Baker’s idiosyncratic research finds that knitting in public is a people-magnet. Knitting is benign, familiar, comforting, associated with reminiscence and personal stories. It involves little eye contact so strangers talk freely. Both Baker and Dawe Schmeisser are experienced art practitioners and connectors, with significant inter-personal skills through which we will actively engage our audiences.
Research suggests that connectedness, creativity and colour are critical for wellbeing. They’re pivotal to this project, will enable participants to develop personal and community resilience and will also be important in recovery after this challenging year.
Currently, facilitating socially engaged art is an enormous challenge. This project is an innovative and highly responsive approach. Its unique concepts allow for flexibility in the levels and kinds of participation, both physically and virtually. We hope to have masked, socially distanced conversations inside, but if we can’t, knitting performances will be outside and the growing installation will be visible through the windows. Whatever the restrictions, local people will still be able to engage independently and safely with the outdoor installations on their daily walks. There will also be a varied programme of online events.
Lou Baker – ‘For over a year, I’ve had limited access to the resources and facilities I had hoped for whilst studying at Bath Spa. It’s meant that my MA experience has been much more limited and isolated than I expected. Being supported financially by the University through The Harbutt Fund to bring this multi-site project to life would be a very aspirational and affirming outcome for my final Master’s project at Bath Spa.’
What is the benefit to the wider university community?
300 word max
We will involve Dance, Photography, Film and other Fine Art students from Bath Spa University in the project. We’ll set up one of the satellite installations, with permission, on the Locksbrook site so that the University community can experience a model of socially engaged art. We’ll promote the project within the University, through knitting performances and targeted social media posts, inviting the wider University community to engage with the participatory elements of the project and join the conversation. Restrictions allowing, we’ll offer small group talks in the artspace and walking tours of the installation trail.
We’re also facilitating a range of online events, some of which will be targeted at the wider University community, so that postgraduate and undergraduate students, and staff, can engage with the project even if they are not able to participate in the physical locations. These activities will include webinars, Instagram Live events, virtual talks, tours and knit-ins, a visual blog, using The Art Cohort website and targeted social media posts. We will also share our research findings with the wider University community when the project is over.

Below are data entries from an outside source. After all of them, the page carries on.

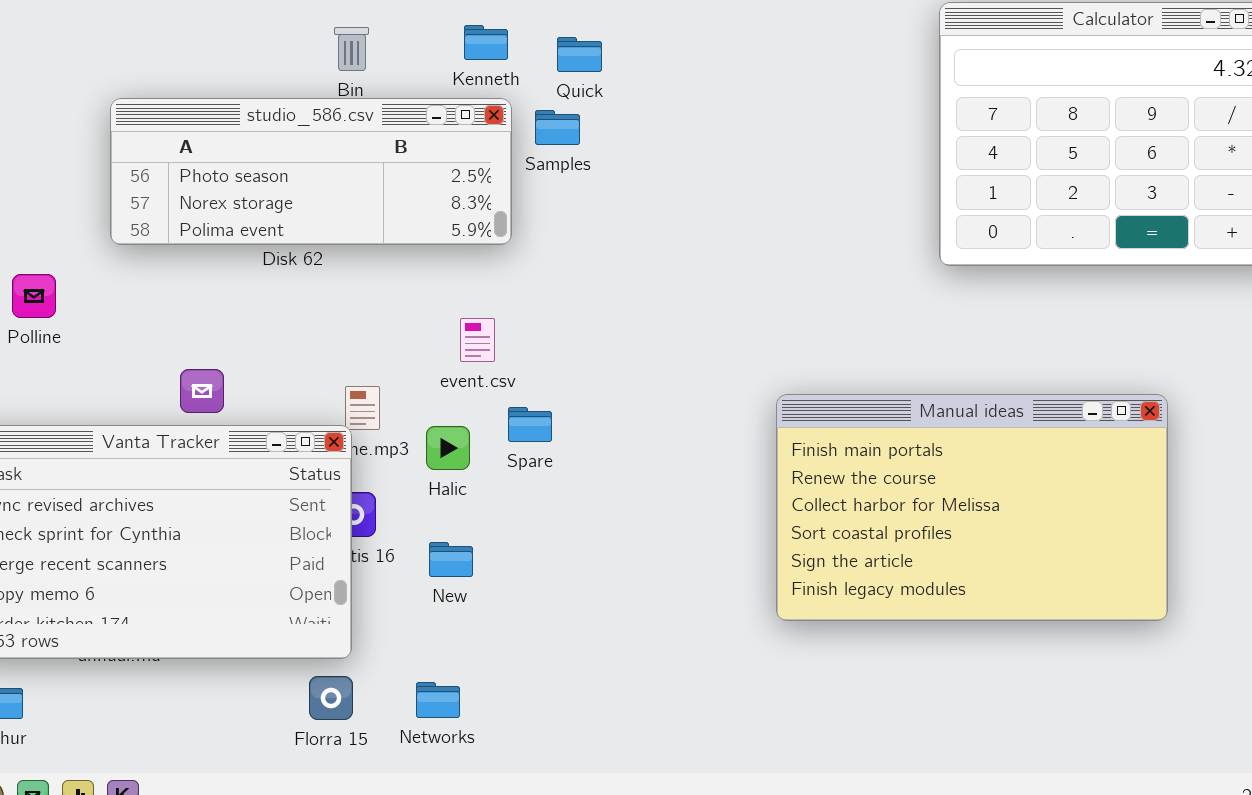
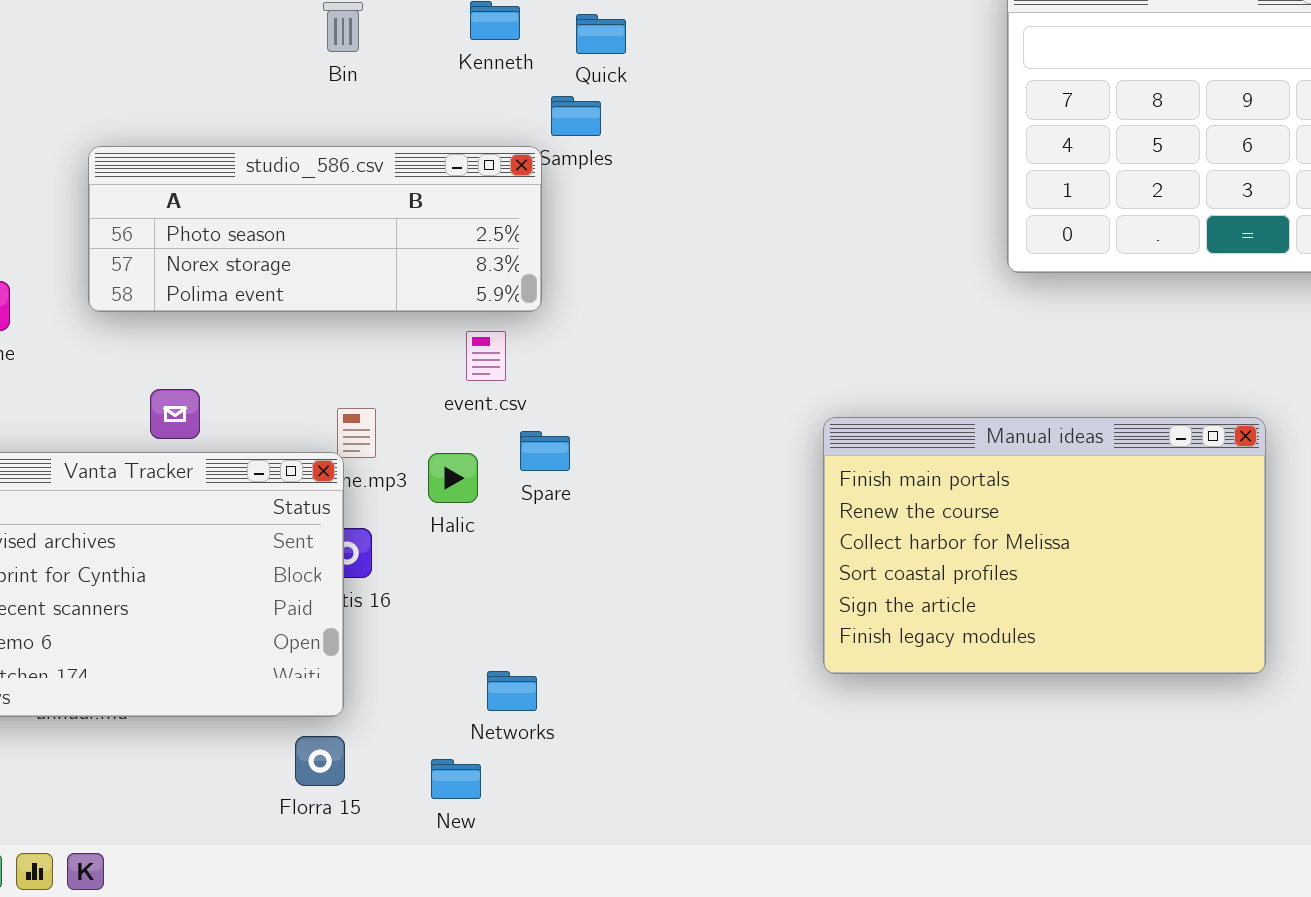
studio_586.csv: [110,98,512,245] -> [88,146,542,312], moved
New: [429,542,473,577] -> [431,759,481,799], moved
Networks: [416,682,460,718] -> [487,671,537,711], moved

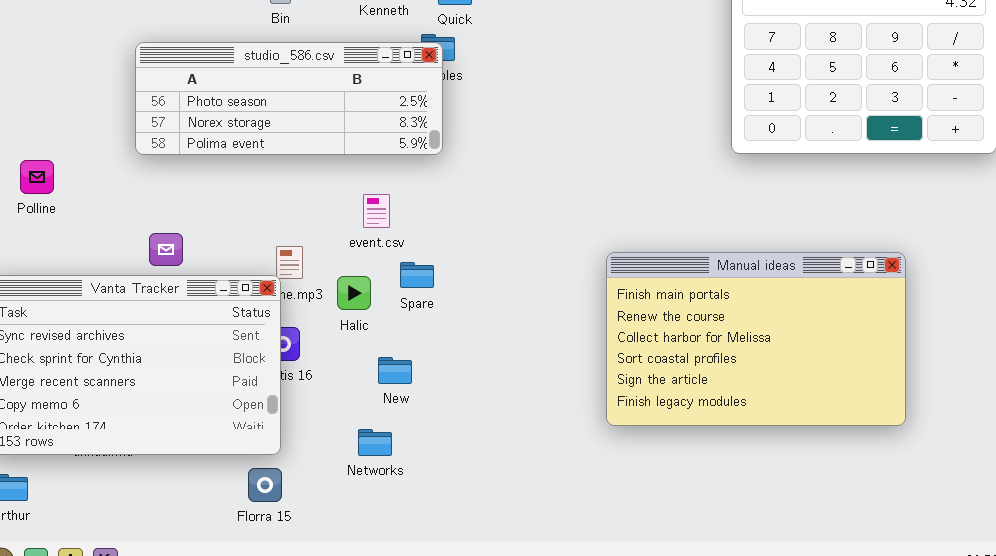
studio_586.csv: [88,146,542,312] -> [135,42,443,155], moved
Networks: [487,671,537,711] -> [358,429,392,456], moved
New: [431,759,481,799] -> [378,357,412,384], moved

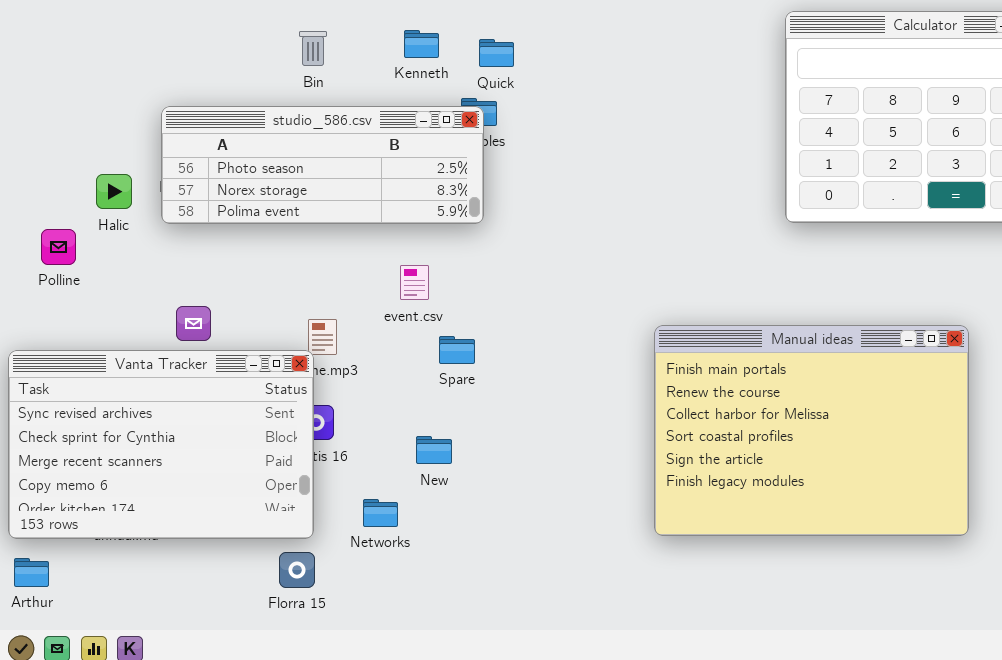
Manual ideas: [606,252,906,426] -> [654,325,969,536], resized
Halic: [337,276,371,310] -> [96,174,132,209], moved
Networks: [358,429,392,456] -> [363,499,398,527], moved

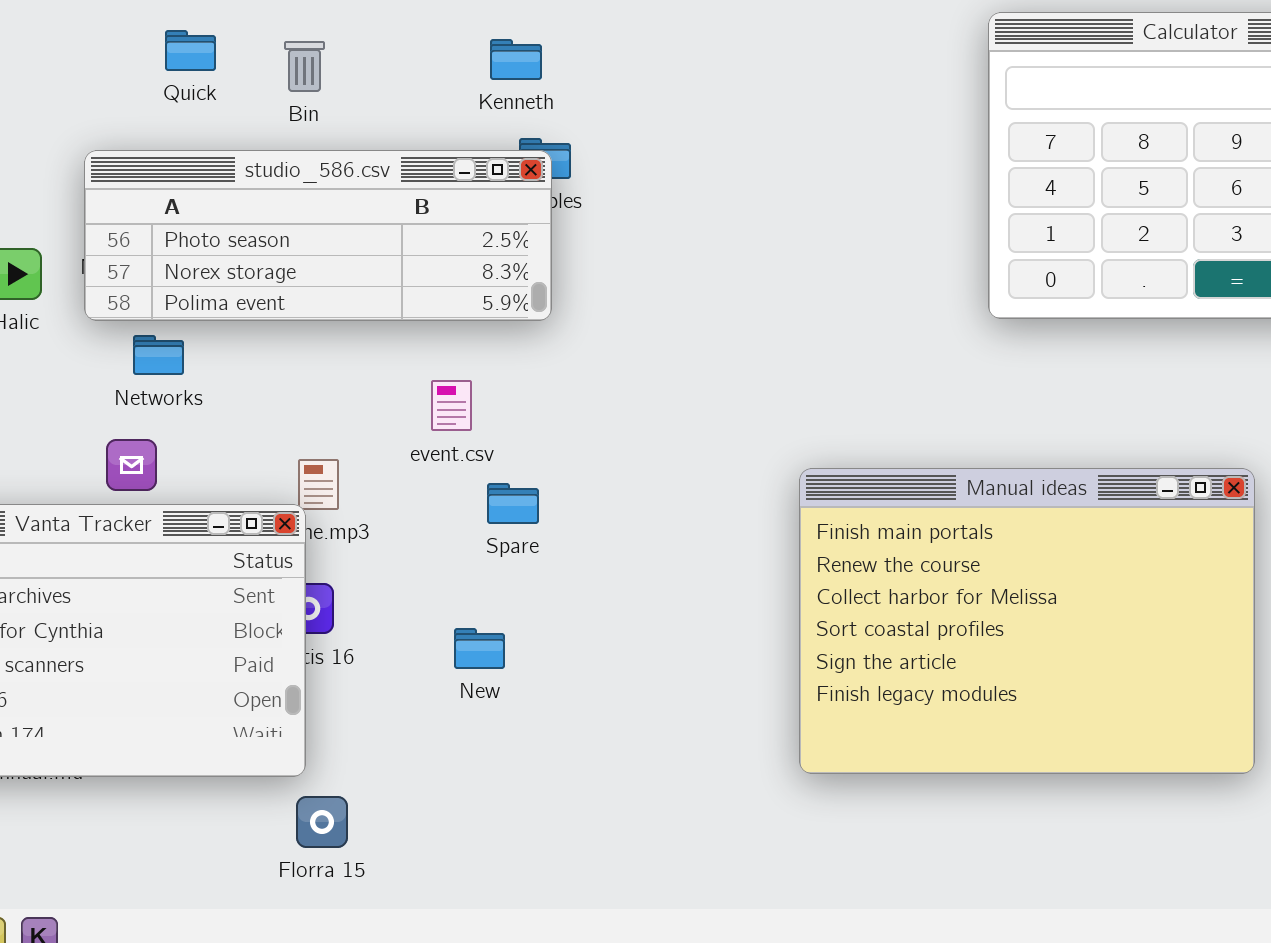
Kenneth: [404,30,439,58] -> [490,39,542,80], moved
Quick: [479,39,514,67] -> [165,30,216,71], moved
Networks: [363,499,398,527] -> [133,335,184,375], moved
Florra 15: [279,552,315,588] -> [296,796,348,848], moved

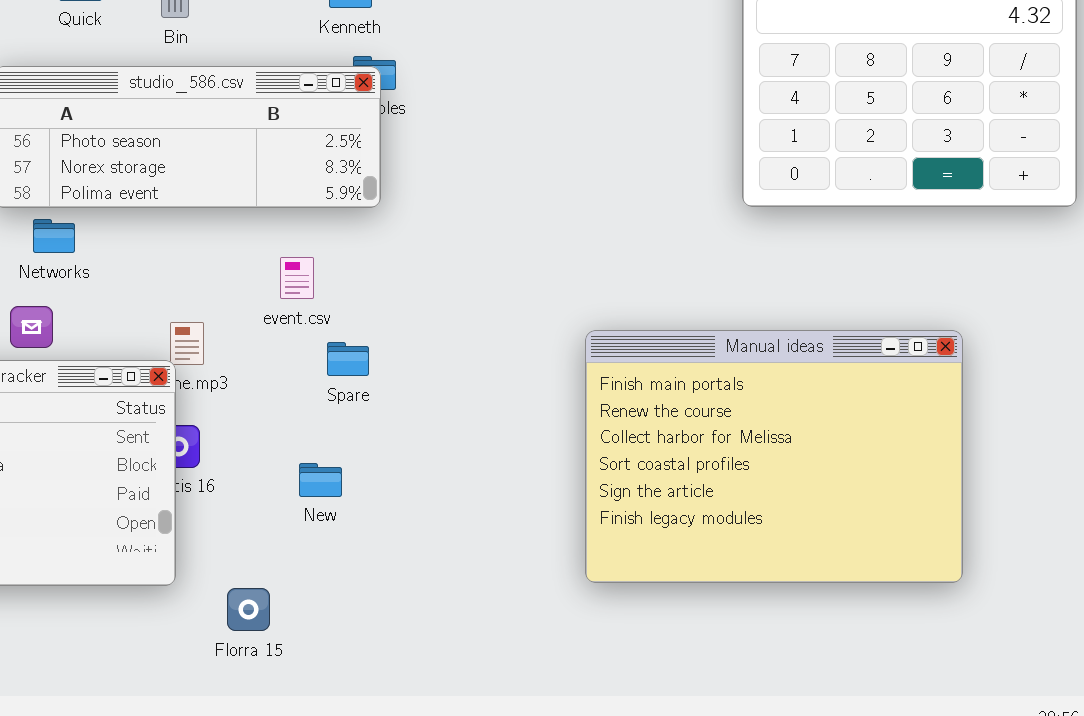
Florra 15: [296,796,348,848] -> [227,588,270,631], moved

The project will be a public facing showcase of a collaboration between two postgraduate students at Bath Spa and will foster connections between the University and the local community through the public nature of the installations. The public reach of the project may also attract potential benefactors and students to the University.
The Art Cohort is a small, independent artspace working with local emerging artists, providing a gallery space, retail opportunities and a workshop space. It’s five minutes’ walk from the Locksbrook campus. This project will build awareness among the wider University community of this local community artspace as a venue for art students to collaborate, curate, sell and exhibit as a way to build their professional practice.